▶ Document text
-- -- --

-
Notifications
You must be signed in to change notification settings - Fork 684
Description
Describe the Bug
Hi, I integrated vLLM with the latest Dynamo, and when enabling kvbm disk offload, I started vLLM container with the following options:
--mount-workspace --use-nixl-gds
I also set these environment variables:
export DYN_KVBM_CPU_CACHE_GB=50
export DYN_KVBM_DISK_CACHE_GB=100
After launching vLLM, a file named cufile.log appeared and contained the following two lines:
06-11-2025 03:44:55:695 [pid=424 tid=488] NOTICE cufio-drv:830 running in compatible mode
06-11-2025 03:45:10:764 [pid=424 tid=488] ERROR cufio-fs:79 mount option not found in mount table data device: /dev/vda1
When I check with df -Th, I get:
/dev/vda1 ext4 697G 658G 39G 95% /tmp
I’m not sure why cuFile cannot find the mount configuration.
The 100GB disk space seems to have been allocated, but I don’t see any corresponding file under /tmp.
When I run lsof to inspect open files, it shows that the disk cache files have been deleted while still in use:
VLLM::Wor 424 root 127u REG 253,1 99998760960 8670 /tmp/dynamo-kvbm-disk-cache-d2VwbN (deleted)

-- -- --

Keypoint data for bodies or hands
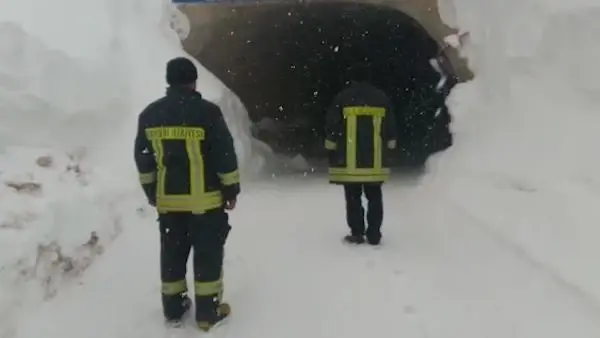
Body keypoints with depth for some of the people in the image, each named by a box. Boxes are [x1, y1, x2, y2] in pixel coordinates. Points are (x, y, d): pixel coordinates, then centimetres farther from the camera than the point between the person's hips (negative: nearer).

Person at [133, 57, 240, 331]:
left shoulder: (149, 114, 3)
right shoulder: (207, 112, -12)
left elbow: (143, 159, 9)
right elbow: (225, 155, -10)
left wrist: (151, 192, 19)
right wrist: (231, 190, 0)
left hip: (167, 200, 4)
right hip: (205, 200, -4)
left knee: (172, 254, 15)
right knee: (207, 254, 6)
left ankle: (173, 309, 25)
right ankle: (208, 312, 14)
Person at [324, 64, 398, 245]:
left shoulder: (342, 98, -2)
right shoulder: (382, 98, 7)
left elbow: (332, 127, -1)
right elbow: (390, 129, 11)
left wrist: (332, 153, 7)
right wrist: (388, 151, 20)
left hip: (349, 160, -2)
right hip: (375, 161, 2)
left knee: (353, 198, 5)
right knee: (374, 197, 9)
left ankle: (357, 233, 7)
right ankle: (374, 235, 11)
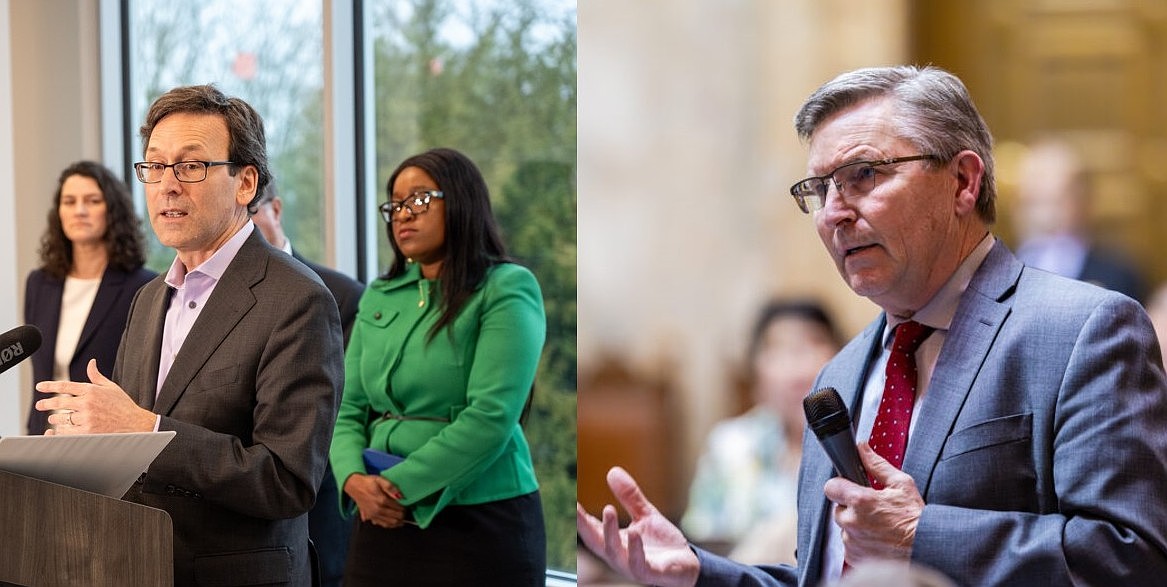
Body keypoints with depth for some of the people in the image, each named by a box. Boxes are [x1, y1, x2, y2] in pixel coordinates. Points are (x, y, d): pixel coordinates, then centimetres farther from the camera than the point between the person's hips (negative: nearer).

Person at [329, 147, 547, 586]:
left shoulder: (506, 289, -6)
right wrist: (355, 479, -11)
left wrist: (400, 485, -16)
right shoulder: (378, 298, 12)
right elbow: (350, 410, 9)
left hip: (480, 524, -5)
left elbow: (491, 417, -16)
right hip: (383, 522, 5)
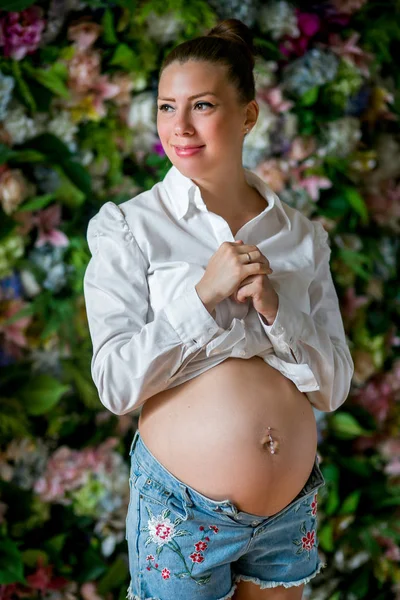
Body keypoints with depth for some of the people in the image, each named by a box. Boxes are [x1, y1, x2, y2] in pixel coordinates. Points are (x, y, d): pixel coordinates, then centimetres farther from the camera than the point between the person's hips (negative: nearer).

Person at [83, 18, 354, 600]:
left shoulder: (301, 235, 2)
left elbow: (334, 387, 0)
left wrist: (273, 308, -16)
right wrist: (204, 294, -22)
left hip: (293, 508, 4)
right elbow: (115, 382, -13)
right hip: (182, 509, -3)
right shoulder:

-- -- --

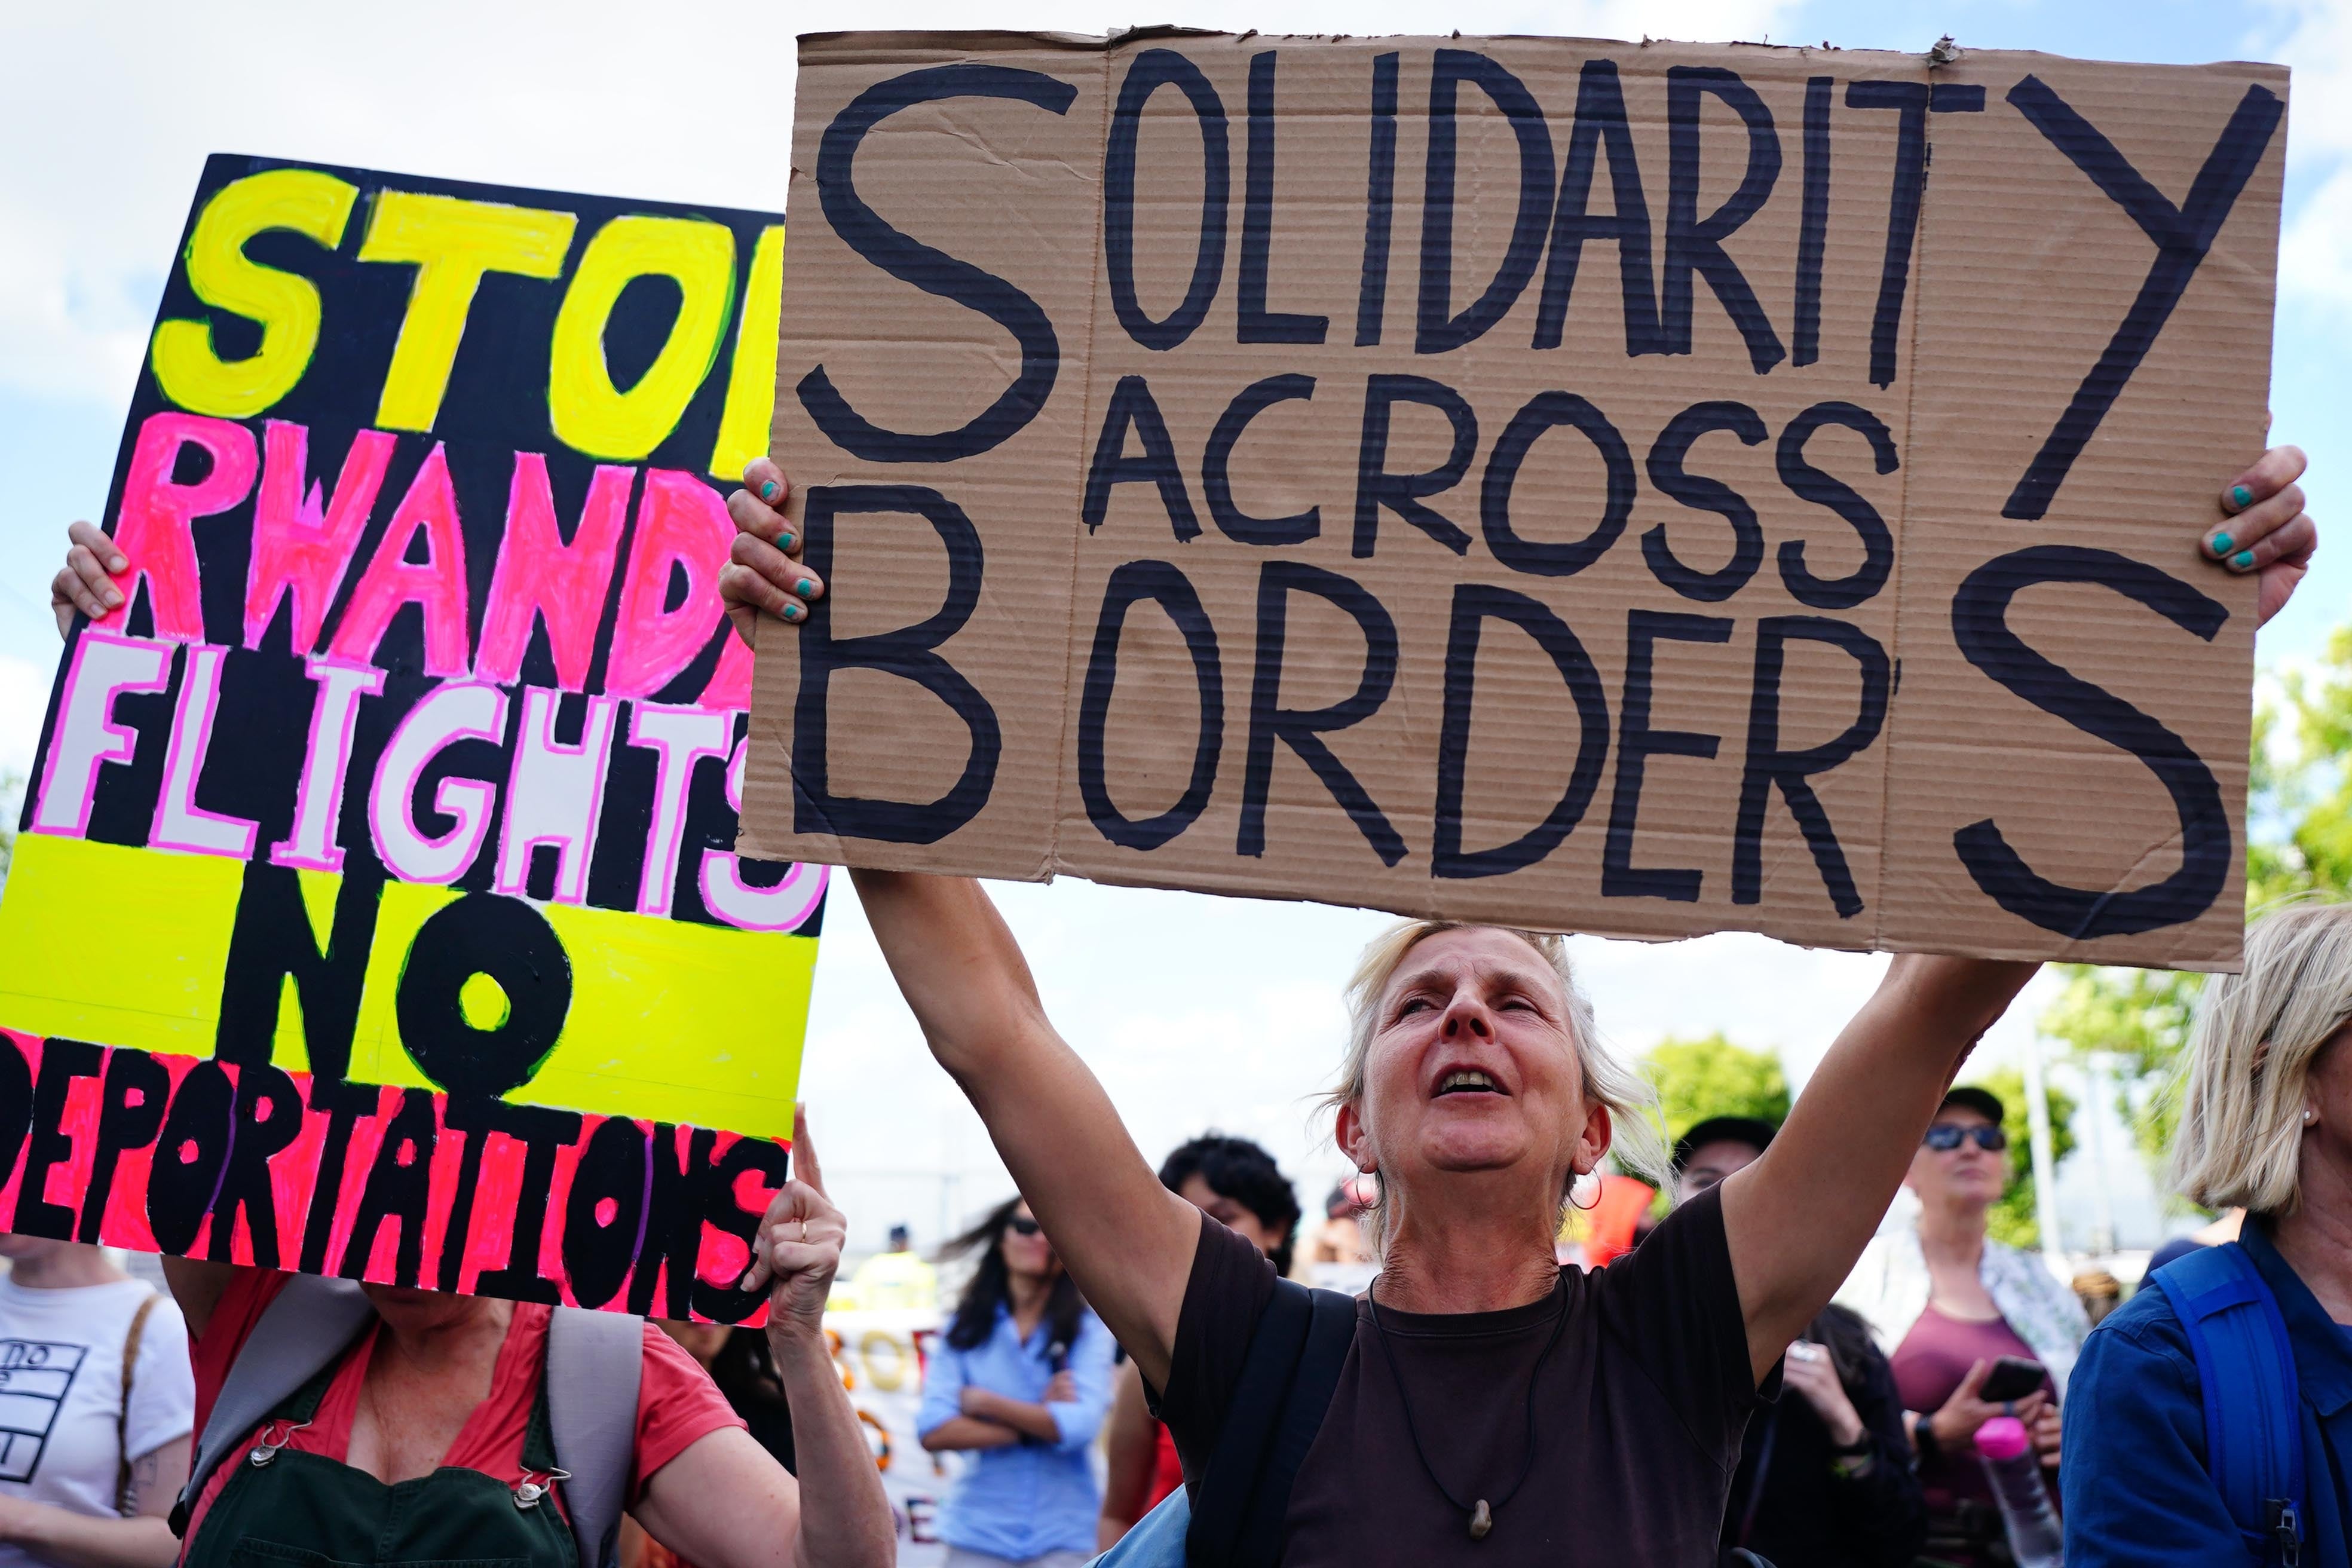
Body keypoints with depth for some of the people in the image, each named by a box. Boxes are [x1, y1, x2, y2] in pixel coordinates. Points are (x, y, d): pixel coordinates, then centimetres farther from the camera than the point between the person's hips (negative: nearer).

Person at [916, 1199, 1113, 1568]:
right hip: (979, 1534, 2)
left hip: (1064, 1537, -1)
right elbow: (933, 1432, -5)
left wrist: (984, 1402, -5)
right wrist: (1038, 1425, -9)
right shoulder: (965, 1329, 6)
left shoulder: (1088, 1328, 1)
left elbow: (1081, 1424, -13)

-- -- --

▶ Action item A
Copy the records from the line with "left wrist: (151, 192, 19)" up to and including the line with "right hip: (383, 522, 5)", and leave the pictures out of your answer.
▶ Action item B
Write the next part of the bug report about the KVBM disk offload error, picking up after its last line.
The text and the records were taken from unrelated sources.

▶ Task response A
left wrist: (151, 192, 19)
right wrist: (231, 190, 0)
left hip: (167, 200, 4)
right hip: (205, 200, -4)
left knee: (172, 254, 15)
right knee: (207, 254, 6)
left ankle: (173, 309, 25)
right ankle: (208, 312, 14)
Person at [324, 64, 398, 245]:
left shoulder: (342, 98, -2)
right shoulder: (382, 98, 7)
left elbow: (332, 127, -1)
right elbow: (390, 129, 11)
left wrist: (332, 153, 7)
right wrist: (388, 151, 20)
left hip: (349, 160, -2)
right hip: (375, 161, 2)
left knee: (353, 198, 5)
right knee: (374, 197, 9)
left ankle: (357, 233, 7)
right ankle: (374, 235, 11)
Body keypoints with depth for some of the people in the image, each named by a box. Boxes are [x1, y1, x2, y2] in pixel coordinates. Points are (x, y, d): pixel coordinates, then centimetres farther from the camera than the point between the person's hips (negative: nearer).

Person at [329, 147, 547, 586]:
left shoulder: (506, 289, -6)
right wrist: (355, 479, -11)
left wrist: (400, 485, -16)
right shoulder: (378, 298, 12)
right elbow: (350, 410, 9)
left hip: (480, 524, -5)
left elbow: (491, 417, -16)
right hip: (383, 522, 5)

▶ Task response B
VLLM::Wor 424 root 128u REG 253,1 99998760960 8670 /tmp/dynamo-kvbm-disk-cache-d2VwbN (deleted)
Could you please help explain:
Why cuFile reports mount option not found in mount table for /dev/vda1?
Why the disk cache file is deleted while still being used (shown as (deleted) in lsof)?
Thanks a lot for your help!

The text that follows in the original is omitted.